We implement the locking mechanism using static keys, since the chance
of a race is very small. Observe that the synchronization is needed
to avoid the following race:

CPU1                            CPU2
                        take reference of PMD table
pud_clear()
pte_free_kernel()
                        walk freed PMD table

and similar race between pmd_free_pte_page and ptdump_walk_pgd.

Therefore, there are two cases: if ptdump sees the cleared PUD, then
we are safe. If not, then the patched-in read and write locks help us
avoid the race.

To implement the mechanism, we need the static key access from mmu.c and
ptdump.c. Note that in case !CONFIG_PTDUMP_DEBUGFS, ptdump.o won't be a
target in the Makefile, therefore we cannot initialize the key there, as
is being done, for example, in the static key implementation of
hugetlb-vmemmap. Therefore, include asm/cpufeature.h, which includes
the jump_label mechanism. Declare the key there and define the key to false
in mmu.c.

No issues were observed with mm-selftests. No issues were observed while
parallelly running test_vmalloc.sh and dumping the kernel pagetable through
sysfs in a loop.

v2->v3:
  - Use static key mechanism

v1->v2:
  - Take lock only when CONFIG_PTDUMP_DEBUGFS is on
  - In case of pud_free_pmd_page(), isolate the PMD table to avoid taking
    the lock 512 times again via pmd_free_pte_page()

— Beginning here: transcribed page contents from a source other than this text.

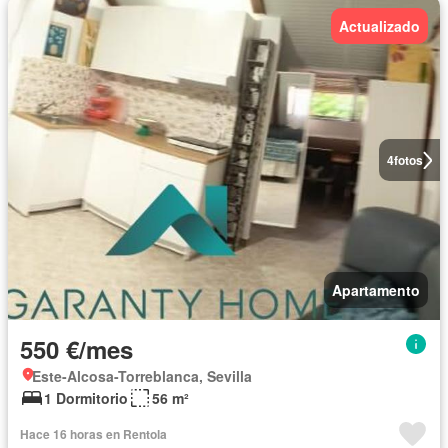
Actualizado
4
fotos
Apartamento
550 €/mes
Este-Alcosa-Torreblanca, Sevilla
1 Dormitorio
56 m²
Hace 16 horas en Rentola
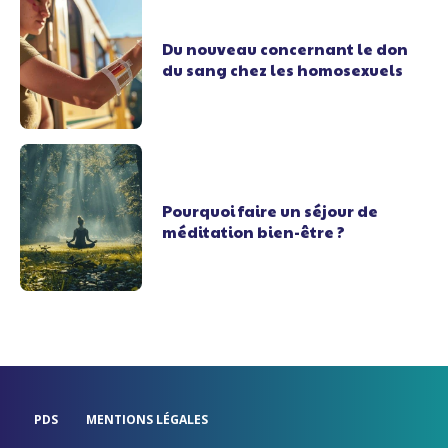
Du nouveau concernant le don
du sang chez les homosexuels
Pourquoi faire un séjour de
méditation bien-être ?
PDS
MENTIONS LÉGALES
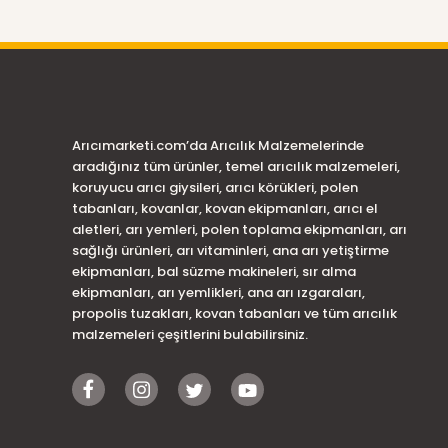
Arıcımarketi.com’da Arıcılık Malzemelerinde
aradığınız tüm ürünler, temel arıcılık malzemeleri,
koruyucu arıcı giysileri, arıcı körükleri, polen
tabanları, kovanlar, kovan ekipmanları, arıcı el
aletleri, arı yemleri, polen toplama ekipmanları, arı
sağlığı ürünleri, arı vitaminleri, ana arı yetiştirme
ekipmanları, bal süzme makineleri, sır alma
ekipmanları, arı yemlikleri, ana arı ızgaraları,
propolis tuzakları, kovan tabanları ve tüm arıcılık
malzemeleri çeşitlerini bulabilirsiniz.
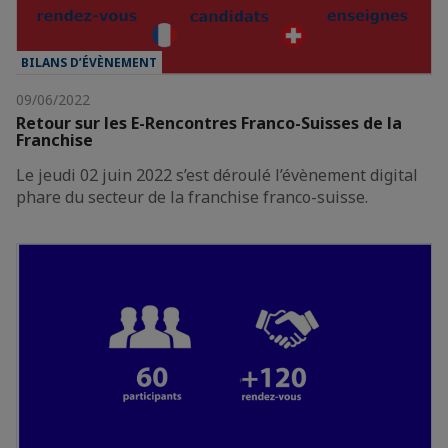
BILANS D’ÉVÈNEMENT
09/06/2022
Retour sur les E-Rencontres Franco-Suisses de la
Franchise
Le jeudi 02 juin 2022 s’est déroulé l’évènement digital
phare du secteur de la franchise franco-suisse.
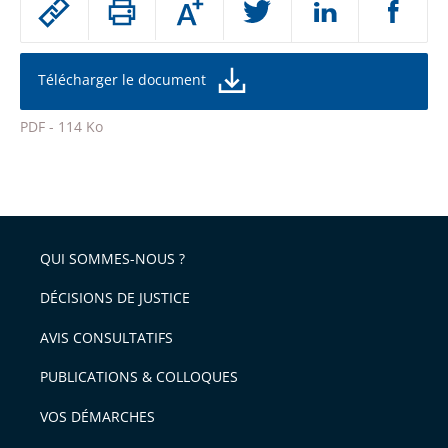
Augmenter
le
ou
réduire
partage
la
taille
de
Télécharger le document
de
la
l'article
police
PDF - 114 Ko
pour
Passer
arriver
le
après
partage
de
QUI SOMMES-NOUS ?
l'article
pour
DÉCISIONS DE JUSTICE
arriver
AVIS CONSULTATIFS
avant
PUBLICATIONS & COLLOQUES
VOS DÉMARCHES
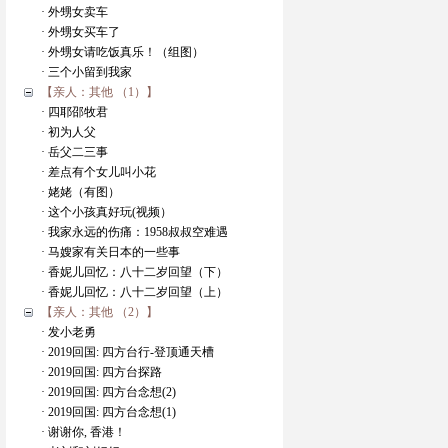
· 外甥女卖车
· 外甥女买车了
· 外甥女请吃饭真乐！（组图）
· 三个小留到我家
【亲人：其他 （1）】
· 四耶邵牧君
· 初为人父
· 岳父二三事
· 差点有个女儿叫小花
· 姥姥（有图）
· 这个小孩真好玩(视频）
· 我家永远的伤痛：1958叔叔空难遇
· 马嫂家有关日本的一些事
· 香妮儿回忆：八十二岁回望（下）
· 香妮儿回忆：八十二岁回望（上）
【亲人：其他 （2）】
· 发小老勇
· 2019回国: 四方台行-登顶通天槽
· 2019回国: 四方台探路
· 2019回国: 四方台念想(2)
· 2019回国: 四方台念想(1)
· 谢谢你, 香港！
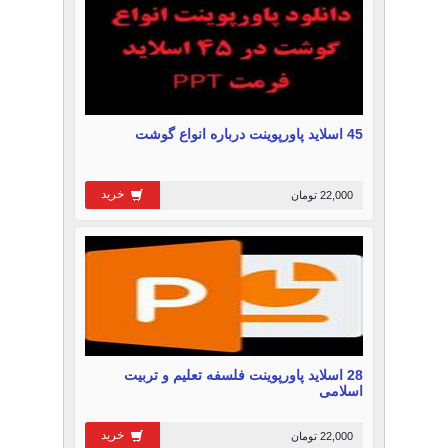
45 اسلاید پاورپوینت درباره انواع گوشت
خرید
22,000 تومان
28 اسلاید پاورپوینت فلسفه تعلیم و تربیت
اسلامی
خرید
22,000 تومان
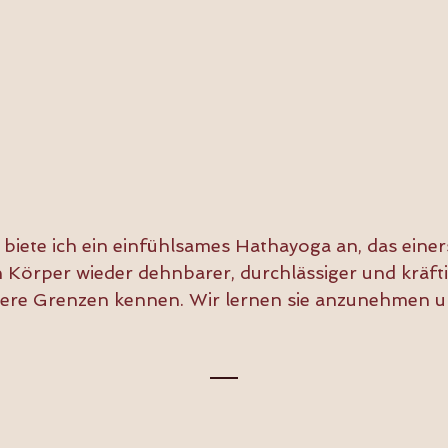
biete ich ein einfühlsames Hathayoga an, das einer
 Körper wieder dehnbarer, durchlässiger und kräfti
sere Grenzen kennen. Wir lernen sie anzunehmen un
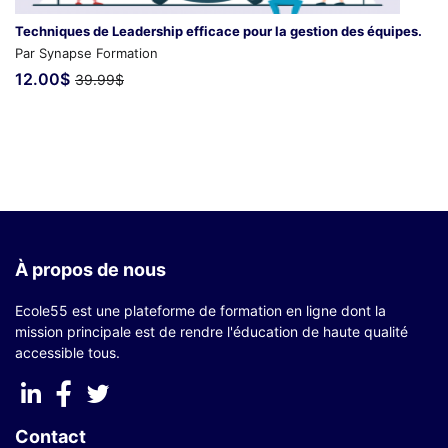
Techniques de Leadership efficace pour la gestion des équipes.
Par Synapse Formation
12.00$
39.99$
À propos de nous
Ecole55 est une plateforme de formation en ligne dont la
mission principale est de rendre l'éducation de haute qualité
accessible tous.
Contact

Signed-off-by: Dev Jain <dev.jain@xxxxxxx>
---
  arch/arm64/include/asm/cpufeature.h |  1 +
  arch/arm64/mm/mmu.c                 | 51 ++++++++++++++++++++++++++---
  arch/arm64/mm/ptdump.c              |  5 +++
  3 files changed, 53 insertions(+), 4 deletions(-)

[...]

+    pud_clear(pudp);
How can this possibly be correct; you're clearing the pud without any
synchronisation. So you could have this situation:

CPU1 (vmalloc)            CPU2 (ptdump)

                static_branch_enable()
                  mmap_write_lock()
                    pud = pudp_get()
When you do pudp_get(), you won't be dereferencing a NULL pointer.
pud_clear() will nullify the pud entry. So pudp_get() will boil
down to retrieving a NULL entry. Or, pudp_get() will retrieve an
entry pointing to the now isolated PMD table. Correct me if I am
wrong.

pud_free_pmd_page()
   pud_clear()
                    access the table pointed to by pud
                    BANG!
I am also confused thoroughly now : ) This should not go bang as the

table pointed to by pud is still there, and our sequence guarantees that

if the ptdump walk is using the pmd table, then pud_free_pmd_page won't

free the PMD table yet.
You're right... I'm not sure what I was smoking last night. For some reason I
read the pXd_clear() as "free". This approach looks good to me - very clever!
And you even managed to ensure the WRITE_ONCE() in pXd_clear() doesn't get
reordered after taking the lock via the existing dsb in the tlb maintenance
operation - I like it!

Haha! It indeed was very confusing, the important observation separating this
from other cases was that ptdump only cares about reading the tables, not about
what it reads.


I'll send a separate review with some nits, but I'm out today, so that might
have to wait until tomorrow.

Thanks, and sorry again for the noise!

Ah no it was not noise : ) Sure, enjoy.

Ryan